The answer to this question assumes that the service provider did not make the appropriate corrections within 30 days and that a prohibited transaction occurred. There are no IRS regulations that specify how to correct a prohibited transaction under IRC Section 4975. The IRS generally applies the prohibited transaction rules that apply to private foundations under IRC Section 4941 for which regulations have been issued. A correction under those rules generally requires that the transaction be undone to the fullest extent possible, and that the plan participants be restored to the position they would have been in had the prohibited transaction not occurred. Penalties typically apply to a prohibited transaction.1
The 408(b)(2) regulations provide a process for a responsible plan fiduciary to request a correction of a deficient disclosure and a process for notifying the DOL if those deficiencies are not timely corrected. The regulations also state that a plan fiduciary should, on discovery of a disclosure failure, make a determination as to whether to terminate or continue the arrangement. The plan fiduciary should take into account the adverse consequences of a termination on the plan’s participants as part of that determination.

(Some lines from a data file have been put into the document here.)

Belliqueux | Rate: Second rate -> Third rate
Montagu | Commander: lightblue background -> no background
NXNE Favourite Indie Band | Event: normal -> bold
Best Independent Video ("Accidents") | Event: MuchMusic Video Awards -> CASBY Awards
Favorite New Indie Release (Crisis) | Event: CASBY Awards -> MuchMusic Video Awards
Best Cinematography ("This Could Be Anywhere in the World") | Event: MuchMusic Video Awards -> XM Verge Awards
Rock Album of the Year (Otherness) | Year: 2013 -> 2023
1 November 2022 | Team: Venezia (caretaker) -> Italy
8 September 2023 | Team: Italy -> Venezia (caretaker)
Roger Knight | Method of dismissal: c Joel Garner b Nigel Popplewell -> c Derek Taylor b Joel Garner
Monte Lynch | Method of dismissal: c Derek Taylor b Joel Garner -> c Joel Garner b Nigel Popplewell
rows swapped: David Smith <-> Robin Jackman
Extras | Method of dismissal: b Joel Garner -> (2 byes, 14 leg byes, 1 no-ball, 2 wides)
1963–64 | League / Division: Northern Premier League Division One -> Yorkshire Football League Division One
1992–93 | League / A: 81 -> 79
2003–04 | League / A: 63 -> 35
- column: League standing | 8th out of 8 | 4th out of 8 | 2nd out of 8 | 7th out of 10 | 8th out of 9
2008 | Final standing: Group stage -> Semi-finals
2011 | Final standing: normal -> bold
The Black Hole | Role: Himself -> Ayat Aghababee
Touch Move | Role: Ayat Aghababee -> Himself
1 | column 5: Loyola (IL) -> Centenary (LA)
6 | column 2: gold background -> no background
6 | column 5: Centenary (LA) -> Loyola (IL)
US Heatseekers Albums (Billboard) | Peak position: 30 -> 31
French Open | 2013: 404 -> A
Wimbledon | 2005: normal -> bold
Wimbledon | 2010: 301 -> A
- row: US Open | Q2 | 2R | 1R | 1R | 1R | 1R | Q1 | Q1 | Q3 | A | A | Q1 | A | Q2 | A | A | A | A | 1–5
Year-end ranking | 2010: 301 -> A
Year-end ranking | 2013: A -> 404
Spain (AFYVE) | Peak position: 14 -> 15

It is unclear at this point as to how much, if any, of the fees received by the service provider would need to be refunded to restore the participants’ accounts when the disclosures are not provided. Where payments are accelerated in the early months of the contract, it is likely that some repayment of that amount would be required if the contract is terminated. A refund of fees paid also may be required to correct the failure if the disclosure failure related directly to undisclosed fees.